The court’s decision will probably arrive in late June, as the presidential campaign enters its final stretch, thrusting the issue to the forefront of public debate. Other major rulings — on affirmative action, public unions, contraception coverage and possibly immigration — are also expected to land around then.

It is the new abortion case, however it is decided, that is likely to produce the term’s most consequential and legally significant decision. Many states have been enacting restrictions that test the limits of the constitutional right to abortion established in 1973 in Roe v. Wade, and a ruling in the new case, from Texas, will enunciate principles that will apply in all of them.

The case may turn out to be the third installment in a legal trilogy on the scope of the constitutional right to abortion, one that started with Roe and continued in 1992 with Planned Parenthood v. Casey.
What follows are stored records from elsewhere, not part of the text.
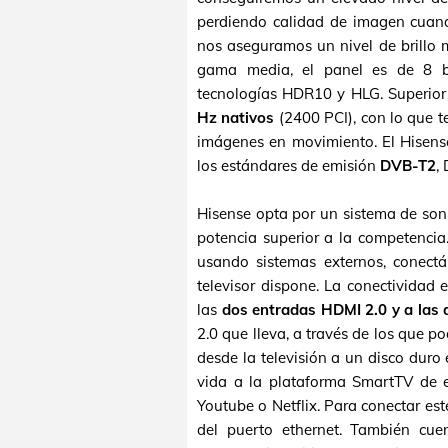
perdiendo calidad de imagen cuand
nos aseguramos un nivel de brillo
gama media, el panel es de 8 bi
tecnologías HDR10 y HLG. Superior
Hz nativos
(2400 PCI), con lo que t
imágenes en movimiento. El Hisens
los estándares de emisión
DVB-T2
,
Hisense opta por un sistema de so
potencia superior a la competencia
usando sistemas externos, conect
televisor dispone. La conectividad
las
dos entradas HDMI 2.0 y a las
2.0 que lleva, a través de los que p
desde la televisión a un disco duro 
vida a la plataforma SmartTV de es
Youtube o Netflix. Para conectar est
del puerto ethernet. También cue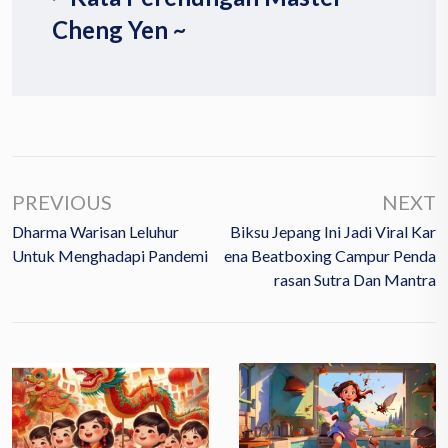
Cheng Yen ~
PREVIOUS
NEXT
Dharma Warisan Leluhur
Biksu Jepang Ini Jadi Viral Kar
Untuk Menghadapi Pandemi
Ena Beatboxing Campur Penda
Rasan Sutra Dan Mantra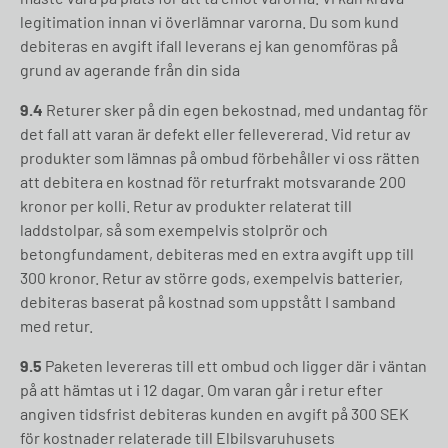
legitimation innan vi överlämnar varorna. Du som kund
debiteras en avgift ifall leverans ej kan genomföras på
grund av agerande från din sida
9.4
Returer sker på din egen bekostnad, med undantag för
det fall att varan är defekt eller fellevererad. Vid retur av
produkter som lämnas på ombud förbehåller vi oss rätten
att debitera en kostnad för returfrakt motsvarande 200
kronor per kolli. Retur av produkter relaterat till
laddstolpar, så som exempelvis stolprör och
betongfundament, debiteras med en extra avgift upp till
300 kronor. Retur av större gods, exempelvis batterier,
debiteras baserat på kostnad som uppstått I samband
med retur.
9.5
Paketen levereras till ett ombud och ligger där i väntan
på att hämtas ut i 12 dagar. Om varan går i retur efter
angiven tidsfrist debiteras kunden en avgift på 300 SEK
för kostnader relaterade till Elbilsvaruhusets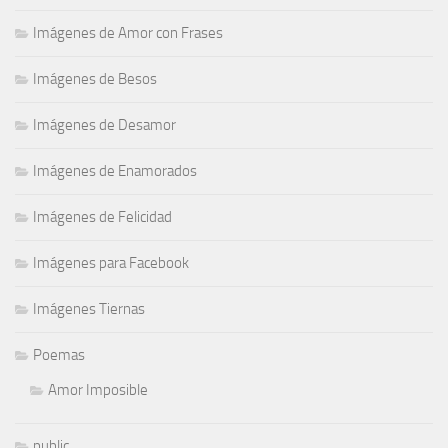
Imágenes de Amor con Frases
Imágenes de Besos
Imágenes de Desamor
Imágenes de Enamorados
Imágenes de Felicidad
Imágenes para Facebook
Imágenes Tiernas
Poemas
Amor Imposible
public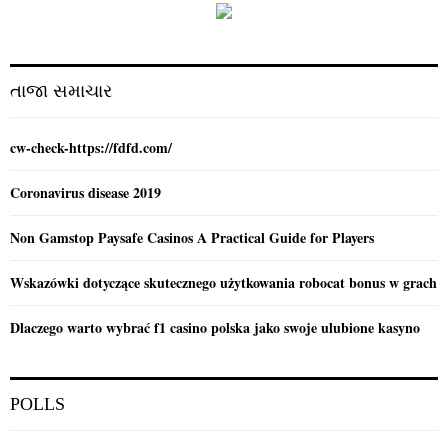
A
o
r
R
:
C
તાજા સમાચાર
H
cw-check-https://fdfd.com/
Coronavirus disease 2019
Non Gamstop Paysafe Casinos A Practical Guide for Players
Wskazówki dotyczące skutecznego użytkowania robocat bonus w grach
Dlaczego warto wybrać f1 casino polska jako swoje ulubione kasyno
POLLS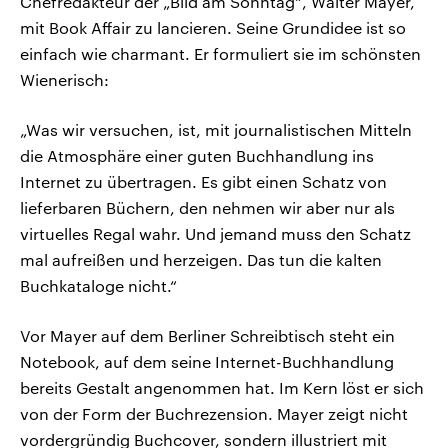
Chefredakteur der „Bild am Sonntag“, Walter Mayer,
mit Book Affair zu lancieren. Seine Grundidee ist so
einfach wie charmant. Er formuliert sie im schönsten
Wienerisch:
„Was wir versuchen, ist, mit journalistischen Mitteln
die Atmosphäre einer guten Buchhandlung ins
Internet zu übertragen. Es gibt einen Schatz von
lieferbaren Büchern, den nehmen wir aber nur als
virtuelles Regal wahr. Und jemand muss den Schatz
mal aufreißen und herzeigen. Das tun die kalten
Buchkataloge nicht.“
Vor Mayer auf dem Berliner Schreibtisch steht ein
Notebook, auf dem seine Internet-Buchhandlung
bereits Gestalt angenommen hat. Im Kern löst er sich
von der Form der Buchrezension. Mayer zeigt nicht
vordergründig Buchcover, sondern illustriert mit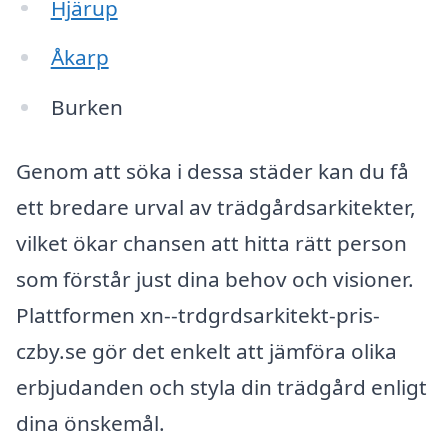
Hjärup
Åkarp
Burken
Genom att söka i dessa städer kan du få
ett bredare urval av trädgårdsarkitekter,
vilket ökar chansen att hitta rätt person
som förstår just dina behov och visioner.
Plattformen xn--trdgrdsarkitekt-pris-
czby.se gör det enkelt att jämföra olika
erbjudanden och styla din trädgård enligt
dina önskemål.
The Casey decision said states may not place undue burdens on the constitutional right to abortion before fetal viability. Undue burdens, it said, included “unnecessary health regulations that have the purpose or effect of presenting a substantial obstacle to a woman seeking an abortion.”

Justice Anthony Kennedy helped write the controlling opinion in Casey, and his vote will likely be crucial in the new case, Whole Woman’s Health v. Cole, No. 15-274. The future of abortion rights in the U.S. probably rests in his hands, given the deadlock on the court between conservatives and liberals.
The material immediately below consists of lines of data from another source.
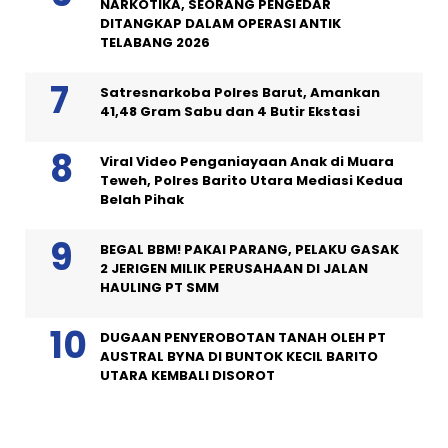
NARKOTIKA, SEORANG PENGEDAR
DITANGKAP DALAM OPERASI ANTIK
TELABANG 2026
Satresnarkoba Polres Barut, Amankan
41,48 Gram Sabu dan 4 Butir Ekstasi
Viral Video Penganiayaan Anak di Muara
Teweh, Polres Barito Utara Mediasi Kedua
Belah Pihak
BEGAL BBM! PAKAI PARANG, PELAKU GASAK
2 JERIGEN MILIK PERUSAHAAN DI JALAN
HAULING PT SMM
DUGAAN PENYEROBOTAN TANAH OLEH PT
AUSTRAL BYNA DI BUNTOK KECIL BARITO
UTARA KEMBALI DISOROT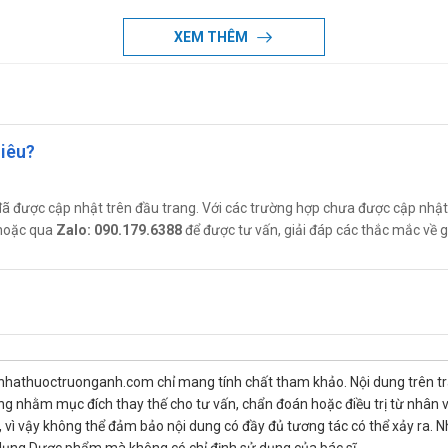
Gasfizzy
XEM THÊM
p phần vào sự tiêu hóa protein. Papain được sử dụng làm chất hỗ trợ ti
sau chấn thương và phẫu thuật.
 dextrin và maltose. Papain: Là một enzyme có nguồn gốc từ quả đu đủ, 
hiêu?
, chướng căng dạ dày chức năng và đau do đầy hơi sau mổ. Ngoài ra, có t
ã được cập nhật trên đầu trang. Với các trường hợp chưa được cập nhật giá
tiêu hóa: Căng đường tiêu hóa trên. Cảm giác nặng.
 hoặc qua
Zalo: 090.179.6388
để được tư vấn, giải đáp các thắc mắc về
u hóa. Các thành phần trong viên sủi Gasfizzy effer có tác dụng làm giả
ất cảm giác ngon miệng khi ăn,...
 nhathuoctruonganh.com chỉ mang tính chất tham khảo. Nội dung trên tr
ng nhằm mục đích thay thế cho tư vấn, chẩn đoán hoặc điều trị từ nhân 
hướng bụng, đầy hơi, ăn không tiêu...
ì vậy không thể đảm bảo nội dung có đầy đủ tương tác có thể xảy ra. N
n hấp thu như phẫu thuật cắt dạ dày, cắt đại tràng, cắt hồi, hỗng tràng,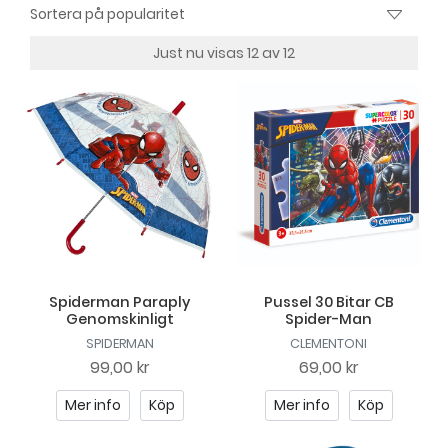
Just nu visas 12 av 12
Spiderman Paraply
Pussel 30 Bitar CB
Genomskinligt
Spider-Man
SPIDERMAN
CLEMENTONI
99,00 kr
69,00 kr
Mer info
Köp
Mer info
Köp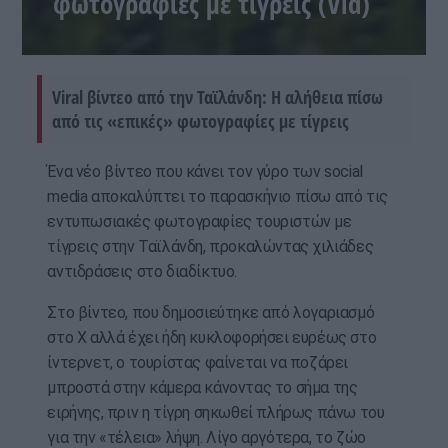
φωτογραφίες με τίγρεις (Vid)
Viral βίντεο από την Ταϊλάνδη: Η αλήθεια πίσω
από τις «επικές» φωτογραφίες με τίγρεις
Ένα νέο βίντεο που κάνει τον γύρο των social
media αποκαλύπτει το παρασκήνιο πίσω από τις
εντυπωσιακές φωτογραφίες τουριστών με
τίγρεις στην Ταϊλάνδη, προκαλώντας χιλιάδες
αντιδράσεις στο διαδίκτυο.
Στο βίντεο, που δημοσιεύτηκε από λογαριασμό
στο Χ αλλά έχει ήδη κυκλοφορήσει ευρέως στο
ίντερνετ, ο τουρίστας φαίνεται να ποζάρει
μπροστά στην κάμερα κάνοντας το σήμα της
ειρήνης, πριν η τίγρη σηκωθεί πλήρως πάνω του
για την «τέλεια» λήψη. Λίγο αργότερα, το ζώο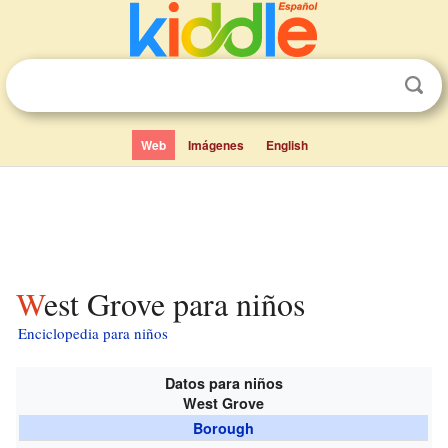
Web
Imágenes
English
West Grove para niños
Enciclopedia para niños
Datos para niños
West Grove
Borough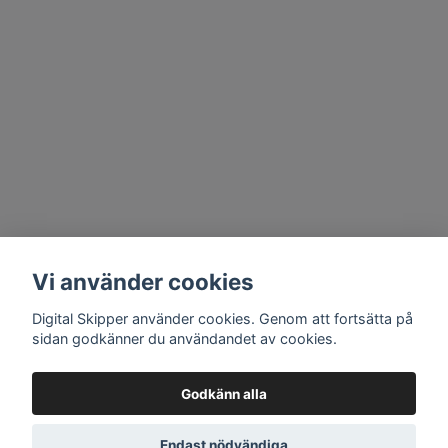
Vi använder cookies
Digital Skipper använder cookies. Genom att fortsätta på
sidan godkänner du användandet av cookies.
Godkänn alla
Endast nödvändiga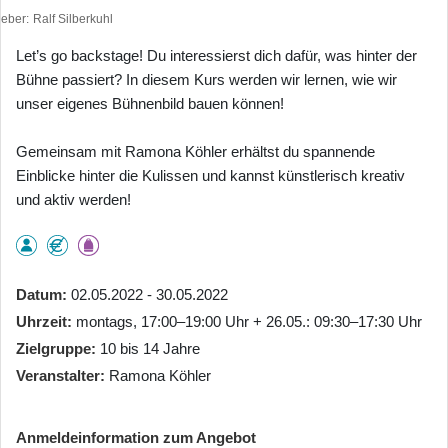
heber
Ralf Silberkuhl
Let’s go backstage!
Du interessierst dich dafür, was hinter der
Bühne passiert? In diesem Kurs werden wir lernen, wie wir
unser eigenes Bühnenbild bauen können!
Gemeinsam mit Ramona Köhler erhältst du spannende
Einblicke hinter die Kulissen und kannst künstlerisch kreativ
und aktiv werden!
Datum
02.05.2022 - 30.05.2022
Uhrzeit
montags, 17:00–19:00 Uhr + 26.05.: 09:30–17:30 Uhr
Zielgruppe
10 bis 14 Jahre
Veranstalter
Ramona Köhler
Anmeldeinformation zum Angebot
The case is a challenge to a Texas law that would leave the state with about 10 abortion clinics, down from more than 40.

Such a change, the abortion providers who are plaintiffs in the case told the justices, would have a vast impact. “Texas is the second-most-populous state in the nation — home to 5.4 million women of reproductive age,” they wrote in their brief urging the court to hear the case. “More than 60,000 of those women choose to have an abortion each year.”

The case concerns two parts of a state law that imposes strict requirements on abortion providers. It was passed by the Republican-dominated Texas Legislature and signed into law in July 2013 by Rick Perry, the governor at the time.

One part of the law requires all clinics in the state to meet the standards for “ambulatory surgical centers,” including regulations concerning buildings, equipment and staffing. The other requires doctors performing abortions to have admitting privileges at a nearby hospital.

Officials in Texas said the contested provisions were needed to protect women’s health. Abortion providers responded that the regulations were expensive, unnecessary and intended to put many of them out of business.

The measures were modest and sensible, Ken Paxton, Texas’ attorney general, said Friday. “The state has wide discretion to pass laws ensuring Texas women are not subject to substandard conditions at abortion facilities,” Paxton said.

Nancy Northup, president of the Center for Reproductive Rights, which brought the Texas challenge, said officials in Texas had used “deceptive laws and regulatory red tape” to block access to abortion.

Parts of the law not at issue before the Supreme Court have caused about half the state’s 41 abortion clinics to close. If the contested provisions take effect, the challengers’ brief said, the number of clinics would again be halved.

Amy Hagstrom Miller, president of Whole Woman’s Health, the lead plaintiff, said that “would have devastating effects on women and families around the state.”

The remaining clinics would be clustered in four metropolitan areas: Austin, Dallas-Fort Worth, Houston and San Antonio.

“There would be no licensed abortion facilities west of San Antonio,” the challengers’ brief said. The only clinic south of San Antonio, in McAllen, it added, would have “extremely limited capacity.”

The lower courts are divided over whether they should accept lawmakers’ assertions about the health benefits of abortion restrictions at face value or investigate to determine whether the assertions are backed by evidence.

In June, a panel of the 5th U.S. Circuit Court of Appeals, in New Orleans, largely upheld the contested provisions of the Texas law, using the more deferential approach.